1 Introduction

At the heart of many programming tasks is the concept of repeating a task multiple times. A for loop in R allows us to do just that. Loops enable efficient repetition, saving time and effort.

Whether you’re a beginner or an experienced coder, mastering these concepts is essential for writing intelligent R code.

Let’s dive in and enhance your coding skills!

2 Learning Objectives

By the end of this lesson, you will be able to:

  • Explain the syntax and structure of a basic for loop in R
  • Use index variables to iterate through multiple vectors simultaneously in a loop
  • Integrate if/else conditional statements within a loop
  • Store loop results in vectors and lists
  • Apply loops to tasks like analyzing multiple datasets and generating multiple plots
  • Debug loops by isolating and testing single iterations

2.1 Packages

‣ We will use multiple packages in this lesson

Ensure the following packages are installed and loaded:

# Load necessary packages
if(!require(pacman)) install.packages("pacman")
pacman::p_load(tidyverse, here, openxlsx, tools, outbreaks, medicaldata)

2.2 Intro to for Loops

‣ Let’s start with a simple example of using for loops in R

‣ Suppose we have a vector of children’s ages and want to convert these to months

‣ First, create a vector of ages in years

ages <- c(7, 8, 9)                        # ages 7 8 and 9

‣ We could easily convert ages to months using * operation in R

ages * 12
## [1]  84  96 108

‣ What R is doing (conceptually) though is running a for loop. Let’s write it out explicitly

for (age in ages) print(age * 12)
## [1] 84
## [1] 96
## [1] 108

age is a temporary variable that takes each element in ages

‣ You can choose any name for this variable

for (random_name in ages) print(random_name * 12)  # random_name
## [1] 84
## [1] 96
## [1] 108

‣ If the loop’s content is more than one line, use curly brackets {}

for (age in ages) {   # multiple line loop 
  age_months <- age * 12
  print(age_months)
} 
## [1] 84
## [1] 96
## [1] 108

‣ The general structure of any for loop:

(NOTE: Answers are at the bottom of the page. Try to answer the questions yourself before checking.)

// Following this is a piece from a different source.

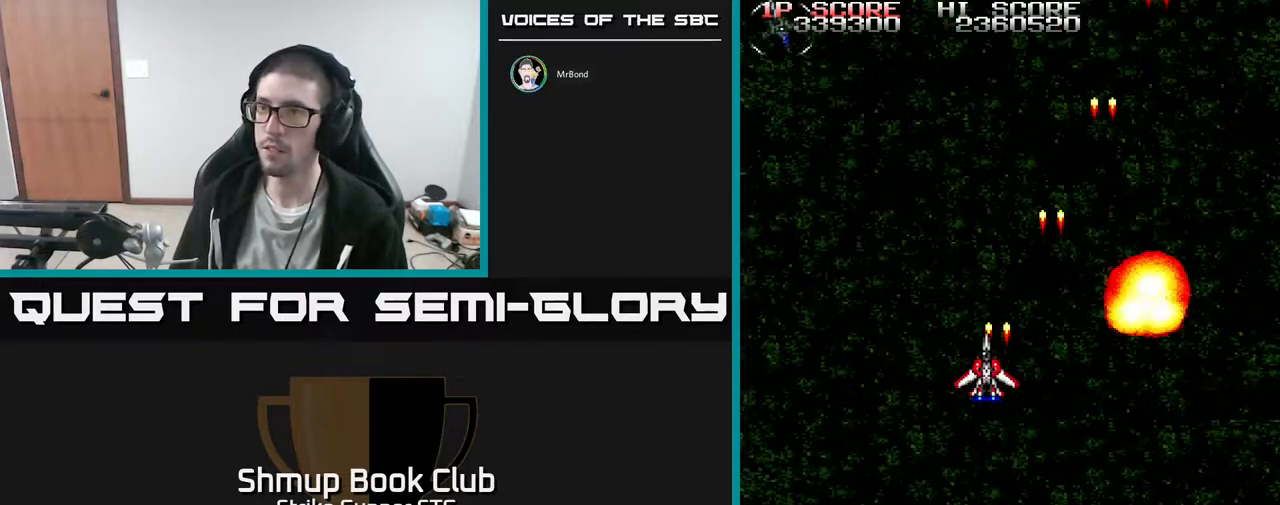
{"buttons": ["DPAD_RIGHT"], "left_stick": "center", "right_stick": "center", "events": [[300, "DPAD_LEFT", "up"], [333, "DPAD_RIGHT", "down"]]}
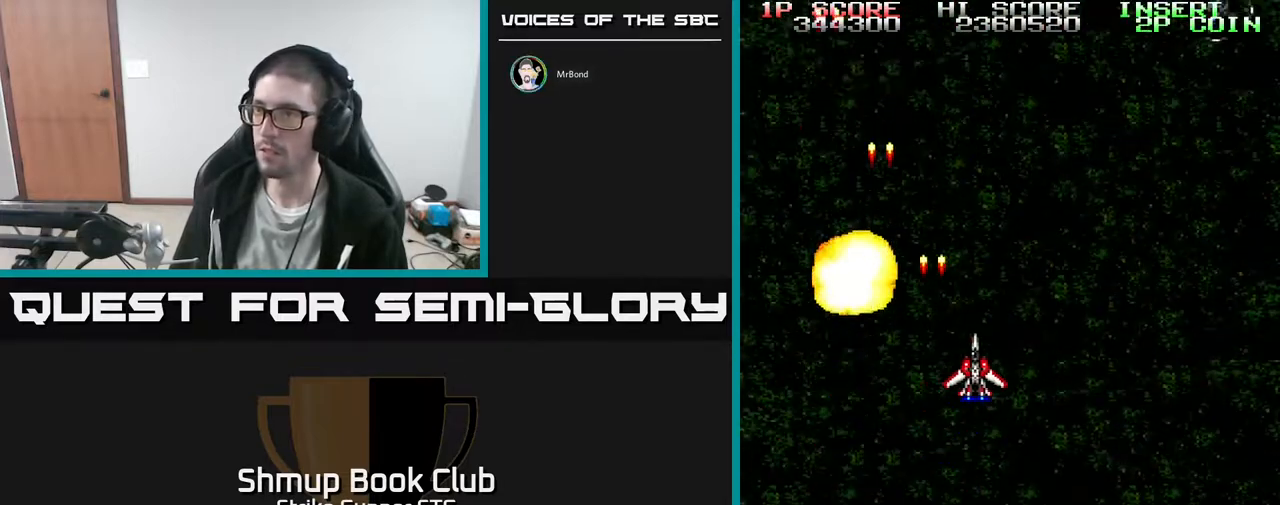
{"buttons": ["DPAD_LEFT"], "left_stick": "center", "right_stick": "center", "events": [[300, "DPAD_RIGHT", "up"], [333, "DPAD_LEFT", "down"]]}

Hours to Minutes Basic Loop

Try converting hours to minutes using a for loop. Start with this vector of hours:

hours <- c(3, 4, 5) # Vector of hours
# Your code here

for (hour in hours) {
  minutes <- hour * 60 
  print(minutes) # convert hours to minutes and print(minutes)
}

‣ Side-note: Loops can be nested within each other. For instance:

# for i in 1:2, for j in 1:2, print i * j
for (i in 1:2) {
  for (j in 1:2) {
    print(i * j)
  }
}
## [1] 1
## [1] 2
## [1] 2
## [1] 4

‣ This creates a combination of i and j values as shown in this table:

i j i * j
1 1 1
1 2 2
2 1 2
2 2 4

‣ Nested loops are less common though, and often have more efficient alternatives.

:::

3 Are for Loops Useful in R?

‣ R already has vectorized operations!

‣ Example: Age conversion without a loop. (Does not work by default in most programming languages)

# ages * 12
ages * 12
## [1]  84  96 108

‣ Moreover, usually working with data frames and tidyverse operations:

ages_df <- tibble(age = ages)
# mutate ages_df to add age_months column
ages_df %>% 
  mutate(age_months = age * 12)
## # A tibble: 3 × 2
##     age age_months
##   <dbl>      <dbl>
## 1     7         84
## 2     8         96
## 3     9        108

‣ Loops will be quite useful in specific scenarios:

  • operations on multiple data frames
  • working with non-dataframe objects (e.g. plots)

‣ We’ll see this later in the lesson. For now, will focus on simple, “toy” examples.

Loops vs function mapping?

‣ Often, loop tasks can be replaced with custom functions which are then mapped across a vector or data frame.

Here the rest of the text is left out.